The life term was given to Andrew Garcia, 21, who was convicted in June for the murder of 24-year-old Xinran Ji, an electrical engineering student at USC. Alejandra Guerrero, 19, was also convicted last October of first-degree murder for her involvement in the crime, reports CBS2. Two other men, 22-year-old Jonathan Del Carmen and 20-year-old Alberto Ochoa, are currently awaiting trial for their alleged connections to the murder as well.
Prosectors say that, at about 12:45 a.m. on July 24, 2014, Ji was walking home from a study group when he was approached by four attackers. Ji was beaten with both a baseball bat and a wrench, reports the L.A. Times. He escaped his attackers once, but they caught up with him and continued the assault. “They ambushed him. They caught him off-guard,” Deputy District Attorney John McKinney told jurors during the closing argument of Garcia’s trial, reports CBS2. Prosecutors said the defendants had acted on the impression that Ji had money.

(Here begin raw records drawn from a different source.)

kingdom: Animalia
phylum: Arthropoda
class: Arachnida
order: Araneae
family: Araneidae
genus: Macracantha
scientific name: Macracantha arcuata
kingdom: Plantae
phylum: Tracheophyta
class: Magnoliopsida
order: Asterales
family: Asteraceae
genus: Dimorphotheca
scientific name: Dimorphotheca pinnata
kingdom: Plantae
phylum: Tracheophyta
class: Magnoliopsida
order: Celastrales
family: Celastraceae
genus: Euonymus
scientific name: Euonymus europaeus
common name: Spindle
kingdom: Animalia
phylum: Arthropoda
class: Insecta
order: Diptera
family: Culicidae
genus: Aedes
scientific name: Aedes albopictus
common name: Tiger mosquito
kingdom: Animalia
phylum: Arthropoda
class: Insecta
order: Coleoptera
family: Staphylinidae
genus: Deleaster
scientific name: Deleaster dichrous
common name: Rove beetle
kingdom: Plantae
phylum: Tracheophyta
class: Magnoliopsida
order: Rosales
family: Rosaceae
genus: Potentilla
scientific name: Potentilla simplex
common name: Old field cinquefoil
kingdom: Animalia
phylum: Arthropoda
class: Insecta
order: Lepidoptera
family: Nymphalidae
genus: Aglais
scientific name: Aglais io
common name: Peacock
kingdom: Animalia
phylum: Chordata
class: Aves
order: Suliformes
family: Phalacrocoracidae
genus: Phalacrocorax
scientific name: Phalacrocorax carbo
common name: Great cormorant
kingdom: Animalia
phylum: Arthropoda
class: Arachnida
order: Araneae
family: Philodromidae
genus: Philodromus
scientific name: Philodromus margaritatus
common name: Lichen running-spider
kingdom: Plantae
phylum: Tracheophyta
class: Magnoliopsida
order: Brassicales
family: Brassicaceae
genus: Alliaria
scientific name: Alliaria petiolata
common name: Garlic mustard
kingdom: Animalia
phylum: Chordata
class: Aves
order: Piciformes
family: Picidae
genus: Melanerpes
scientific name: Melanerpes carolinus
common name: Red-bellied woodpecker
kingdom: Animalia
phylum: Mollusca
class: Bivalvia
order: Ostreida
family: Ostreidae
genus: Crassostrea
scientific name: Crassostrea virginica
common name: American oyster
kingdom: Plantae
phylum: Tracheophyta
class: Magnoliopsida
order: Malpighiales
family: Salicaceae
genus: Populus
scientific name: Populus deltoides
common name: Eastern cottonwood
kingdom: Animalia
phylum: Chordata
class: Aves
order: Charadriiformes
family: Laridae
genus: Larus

Ji would head back to his apartment on the 1200 block of 30th Street, leaving a trail of blood that stretched about a quarter mile. His roommate would find him dead in their apartment at about 7 a.m. that day.
Prosectors said that, after the attack on Ji, the four defendants drove out to Dockweiler State Beach and attacked a couple, robbing one of the victims and striking the other with a baseball bat. CBS2 reports that DNA testing determined that the bat used in the Dockweiler attack had Ji's blood on it.
While Garcia had initially downplayed his involvement to police (he said that Ochoa was the one who mostly wielded the bat), prosectors believe that Garcia had dealt a significant number of the hits. “The evidence suggests he (Garcia) inflicted most of the severe ones (blows),” McKinney said.
Ji's death became a focal point for the community of Chinese international students at USC (4,600 of the university's students are from China, notes the Times). Two years prior to Ji's killing, Ming Qu and Ying Wu—both 23-year-old engineering graduate students—were shot and killed in a botched robbery. Javier Bolden and Bryan Barnes were convicted and sentenced to life in prison without the possibility of parole for the 2012 killings.